O recurso, que tramita sob sigilo, levou o gabinete do ministro a intimar as partes do processo, que terão 15 dias para se posicionar. Após essa etapa, o caso deverá ser analisado pelo STF.
Na decisão tomada em 16 de março, Dino entendeu que a reforma da Previdência de 2019 retirou a previsão desse tipo de benefício, passando a considerar a perda do cargo como a penalidade mais severa. O ministro também argumentou que a aposentadoria compulsória, ao manter o pagamento de vencimentos, acaba favorecendo magistrados punidos.

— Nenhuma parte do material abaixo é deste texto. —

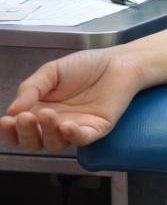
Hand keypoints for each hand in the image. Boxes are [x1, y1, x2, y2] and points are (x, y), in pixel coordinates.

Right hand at [0, 51, 144, 150]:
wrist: (117, 61)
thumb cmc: (85, 66)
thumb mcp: (51, 72)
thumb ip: (30, 89)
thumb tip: (11, 110)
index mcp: (39, 111)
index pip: (18, 129)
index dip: (8, 130)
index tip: (4, 121)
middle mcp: (55, 123)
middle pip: (33, 141)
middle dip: (25, 133)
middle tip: (24, 118)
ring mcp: (76, 128)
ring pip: (55, 142)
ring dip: (47, 131)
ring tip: (48, 114)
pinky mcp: (97, 128)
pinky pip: (82, 139)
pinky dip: (73, 135)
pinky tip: (67, 126)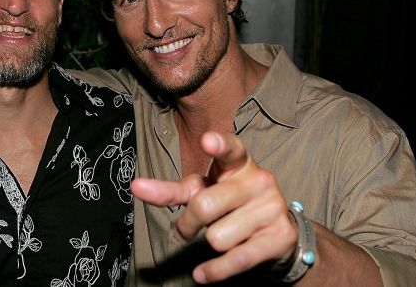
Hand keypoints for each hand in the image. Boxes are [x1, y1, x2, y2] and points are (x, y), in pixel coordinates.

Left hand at [131, 132, 297, 283]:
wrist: (278, 229)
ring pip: (217, 238)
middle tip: (189, 228)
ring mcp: (271, 208)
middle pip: (205, 206)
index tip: (207, 141)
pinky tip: (202, 274)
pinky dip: (214, 271)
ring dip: (211, 243)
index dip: (219, 144)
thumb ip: (172, 189)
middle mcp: (259, 180)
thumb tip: (136, 186)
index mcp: (239, 162)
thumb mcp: (204, 189)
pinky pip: (235, 260)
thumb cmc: (231, 201)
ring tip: (224, 234)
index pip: (231, 148)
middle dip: (188, 224)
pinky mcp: (279, 237)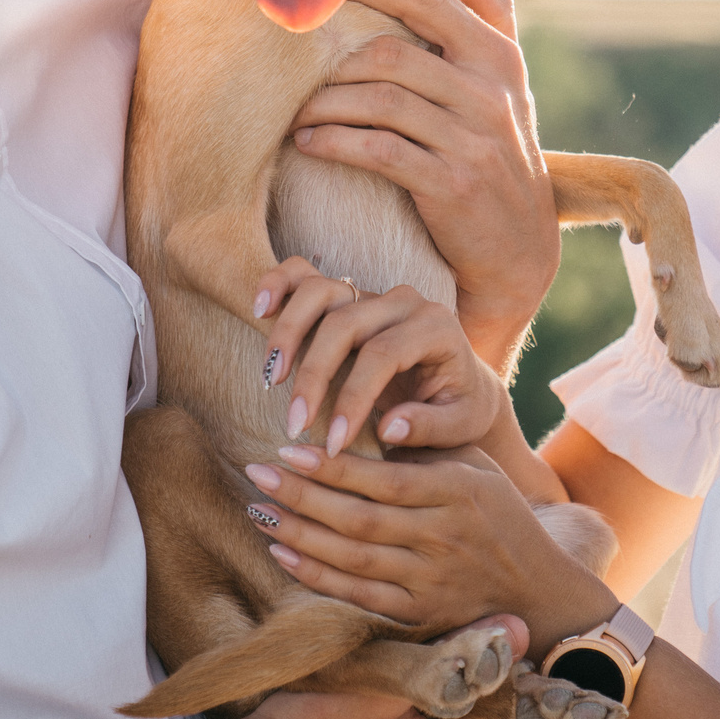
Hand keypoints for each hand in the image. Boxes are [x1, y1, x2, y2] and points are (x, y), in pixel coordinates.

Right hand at [225, 618, 524, 718]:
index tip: (463, 624)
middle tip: (421, 637)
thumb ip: (453, 653)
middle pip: (466, 716)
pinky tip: (370, 695)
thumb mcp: (385, 677)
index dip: (485, 658)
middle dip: (451, 676)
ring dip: (420, 695)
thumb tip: (516, 625)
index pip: (497, 701)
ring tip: (391, 662)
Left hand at [243, 442, 615, 650]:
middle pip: (359, 519)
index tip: (288, 450)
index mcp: (458, 492)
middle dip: (301, 497)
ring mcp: (431, 581)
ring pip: (353, 559)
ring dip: (300, 535)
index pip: (383, 478)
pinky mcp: (419, 615)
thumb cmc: (499, 515)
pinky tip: (284, 553)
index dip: (332, 467)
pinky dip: (317, 576)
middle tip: (256, 474)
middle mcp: (443, 537)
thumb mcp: (476, 468)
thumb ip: (425, 449)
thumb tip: (364, 418)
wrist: (538, 590)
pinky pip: (358, 596)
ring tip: (260, 511)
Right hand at [252, 257, 506, 455]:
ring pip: (319, 293)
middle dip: (314, 376)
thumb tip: (387, 426)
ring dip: (288, 334)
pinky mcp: (346, 294)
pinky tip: (259, 308)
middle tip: (294, 426)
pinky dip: (278, 283)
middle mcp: (403, 301)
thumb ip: (430, 426)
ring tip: (272, 380)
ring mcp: (371, 293)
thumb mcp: (460, 425)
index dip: (353, 398)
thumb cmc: (459, 408)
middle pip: (345, 325)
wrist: (459, 385)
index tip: (333, 443)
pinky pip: (304, 275)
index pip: (384, 355)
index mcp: (436, 327)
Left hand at [291, 0, 557, 370]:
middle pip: (392, 54)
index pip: (428, 1)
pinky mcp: (451, 184)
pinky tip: (309, 144)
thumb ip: (490, 22)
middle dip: (335, 60)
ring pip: (380, 101)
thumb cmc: (501, 159)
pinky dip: (336, 143)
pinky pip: (379, 150)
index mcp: (498, 59)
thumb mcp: (508, 89)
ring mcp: (472, 140)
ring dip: (327, 104)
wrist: (518, 251)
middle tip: (296, 67)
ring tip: (297, 111)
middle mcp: (489, 94)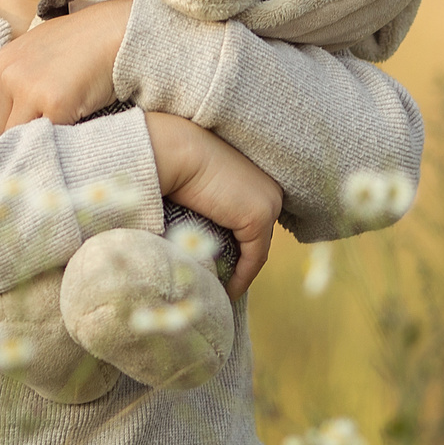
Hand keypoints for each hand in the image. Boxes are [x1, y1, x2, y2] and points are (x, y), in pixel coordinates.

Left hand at [0, 0, 128, 132]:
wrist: (113, 32)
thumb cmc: (80, 44)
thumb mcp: (36, 54)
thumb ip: (19, 79)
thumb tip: (12, 117)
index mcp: (0, 63)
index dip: (13, 121)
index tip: (32, 121)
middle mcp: (9, 75)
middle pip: (2, 127)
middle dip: (24, 131)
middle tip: (50, 124)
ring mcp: (30, 90)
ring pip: (19, 136)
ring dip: (39, 136)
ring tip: (62, 123)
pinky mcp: (54, 103)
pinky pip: (48, 136)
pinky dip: (60, 135)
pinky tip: (75, 121)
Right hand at [145, 112, 282, 297]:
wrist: (172, 151)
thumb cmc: (174, 165)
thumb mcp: (199, 186)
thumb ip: (210, 205)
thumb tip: (204, 239)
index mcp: (259, 177)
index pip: (251, 222)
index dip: (237, 247)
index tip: (220, 269)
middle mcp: (270, 189)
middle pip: (257, 237)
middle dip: (240, 262)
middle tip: (219, 286)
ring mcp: (269, 202)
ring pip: (257, 250)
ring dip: (239, 274)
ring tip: (218, 293)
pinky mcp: (260, 216)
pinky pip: (254, 259)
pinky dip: (241, 279)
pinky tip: (225, 293)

O Conselho Nacional de Justiça, responsável por julgar infrações disciplinares de juízes e desembargadores desde 2005, já aplicou essa penalidade a 126 magistrados ao longo de duas décadas.
Atualmente, o órgão se baseia na Lei Orgânica da Magistratura Nacional, que prevê sanções como advertência, censura, remoção compulsória, disponibilidade com vencimentos proporcionais e aposentadoria compulsória — até então considerada a punição mais rigorosa.